SM: Absolutely. Well, you did win the Oscar for The King’s Speech last year, so congratulations there.

ES: Thank you.

SM: Tell us a little bit about your experience in getting projects off the ground over the past 12 months. How has that changed compared to before the Oscar?

ES: You know, they say a producer is only as good as their next project. There’s an element of truth there. No one finances your film just because you’re producing it. That said, our access to great, talented writers and directors and actors and finance is obviously a lot stronger than it was before. For us, it’s about relationships and trust, and I think The King’s Speech and then Shame helped solidify those relationships and open up new ones. Certainly, things are a lot easier, but in the end it does come down to the material, and it’s all about having really talented people and a great story.

SM: You’ve got Dead Europe coming to the Sydney Film Festival, and I assume there will be a release following that.

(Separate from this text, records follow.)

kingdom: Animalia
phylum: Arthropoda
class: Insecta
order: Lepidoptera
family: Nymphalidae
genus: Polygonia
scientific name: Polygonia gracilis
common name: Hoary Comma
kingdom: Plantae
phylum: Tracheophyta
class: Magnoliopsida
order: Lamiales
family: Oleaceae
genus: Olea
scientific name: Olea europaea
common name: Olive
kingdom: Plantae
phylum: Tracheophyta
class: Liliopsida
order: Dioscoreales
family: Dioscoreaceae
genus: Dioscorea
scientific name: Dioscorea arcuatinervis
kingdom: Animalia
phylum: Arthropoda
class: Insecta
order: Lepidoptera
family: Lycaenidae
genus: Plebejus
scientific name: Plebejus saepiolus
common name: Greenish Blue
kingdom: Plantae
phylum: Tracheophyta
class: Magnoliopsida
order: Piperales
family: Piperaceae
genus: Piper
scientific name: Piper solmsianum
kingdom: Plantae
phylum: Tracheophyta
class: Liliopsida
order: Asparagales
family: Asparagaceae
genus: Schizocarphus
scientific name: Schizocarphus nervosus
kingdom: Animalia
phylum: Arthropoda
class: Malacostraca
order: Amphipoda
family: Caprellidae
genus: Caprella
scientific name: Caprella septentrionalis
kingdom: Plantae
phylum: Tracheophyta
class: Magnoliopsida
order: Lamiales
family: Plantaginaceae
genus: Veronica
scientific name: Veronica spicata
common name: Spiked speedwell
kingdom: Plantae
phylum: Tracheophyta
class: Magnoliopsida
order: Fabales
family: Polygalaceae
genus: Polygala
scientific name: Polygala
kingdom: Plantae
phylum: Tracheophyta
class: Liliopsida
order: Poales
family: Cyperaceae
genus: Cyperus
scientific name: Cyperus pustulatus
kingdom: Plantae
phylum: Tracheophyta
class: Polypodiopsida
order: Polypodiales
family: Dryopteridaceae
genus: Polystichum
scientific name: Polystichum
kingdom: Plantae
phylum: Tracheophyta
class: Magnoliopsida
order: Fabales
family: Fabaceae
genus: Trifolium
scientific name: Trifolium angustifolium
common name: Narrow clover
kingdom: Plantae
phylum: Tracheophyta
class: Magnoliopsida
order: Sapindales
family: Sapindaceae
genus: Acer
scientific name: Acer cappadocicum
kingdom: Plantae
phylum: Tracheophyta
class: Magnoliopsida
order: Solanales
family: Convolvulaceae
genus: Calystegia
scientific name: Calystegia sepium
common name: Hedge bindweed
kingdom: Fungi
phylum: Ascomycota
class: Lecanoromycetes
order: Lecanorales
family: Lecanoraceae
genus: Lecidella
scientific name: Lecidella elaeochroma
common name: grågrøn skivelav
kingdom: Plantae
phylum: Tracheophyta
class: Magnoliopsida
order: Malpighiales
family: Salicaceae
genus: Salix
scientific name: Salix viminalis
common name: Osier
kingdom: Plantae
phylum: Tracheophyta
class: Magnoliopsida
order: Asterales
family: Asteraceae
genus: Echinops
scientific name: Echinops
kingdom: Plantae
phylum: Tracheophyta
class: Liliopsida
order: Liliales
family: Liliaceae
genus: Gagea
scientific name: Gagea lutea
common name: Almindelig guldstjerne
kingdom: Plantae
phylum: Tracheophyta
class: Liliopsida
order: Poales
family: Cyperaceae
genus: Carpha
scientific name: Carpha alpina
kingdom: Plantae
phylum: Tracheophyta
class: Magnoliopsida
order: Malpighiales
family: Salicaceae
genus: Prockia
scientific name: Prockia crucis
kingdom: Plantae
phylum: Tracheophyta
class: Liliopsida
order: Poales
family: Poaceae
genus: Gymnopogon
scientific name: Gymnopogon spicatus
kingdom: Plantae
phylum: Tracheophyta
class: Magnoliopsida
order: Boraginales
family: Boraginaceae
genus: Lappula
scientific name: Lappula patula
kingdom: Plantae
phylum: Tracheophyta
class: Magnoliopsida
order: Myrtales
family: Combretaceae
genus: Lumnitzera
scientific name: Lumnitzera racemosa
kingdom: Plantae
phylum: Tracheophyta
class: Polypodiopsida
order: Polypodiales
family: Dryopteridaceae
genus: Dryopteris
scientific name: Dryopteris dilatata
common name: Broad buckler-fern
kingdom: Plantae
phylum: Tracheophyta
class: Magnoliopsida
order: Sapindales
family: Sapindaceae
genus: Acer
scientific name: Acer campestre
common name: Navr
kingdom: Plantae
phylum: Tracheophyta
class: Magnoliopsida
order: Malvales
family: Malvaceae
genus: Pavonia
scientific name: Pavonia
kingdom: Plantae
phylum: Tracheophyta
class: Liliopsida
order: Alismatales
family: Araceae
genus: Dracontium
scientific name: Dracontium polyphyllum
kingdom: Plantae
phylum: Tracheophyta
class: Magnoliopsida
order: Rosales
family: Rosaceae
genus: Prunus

ES: That’s a project I started developing with director Tony Krawitz about five years ago, actually. I had read Christos’ book, and just found there’s something unique and very bold about that. It’s a real comment on contemporary Europe; what lies on the fringe of contemporary Europe, and what lies under the surface. Things we think are buried are actually just there, ready to come out at any moment. I think in many ways the events unfolding in Europe at the moment and over the last year have only gone on to further strengthen the notion that the past is not buried; it’s there, and when things get tough, all the prejudices of the past are replayed over and over again in the present. We feel like it’s a film that tackles some really big, big questions, and again, is a really sophisticated film, and we’re just thrilled by what Tony’s done as a director. We’re excited to start showing it to audiences.

Shame arrives on DVD and Blu-ray in Australia June 6, 2012. Dead Europe plays the Sydney Film Festival Jun 14 and 15.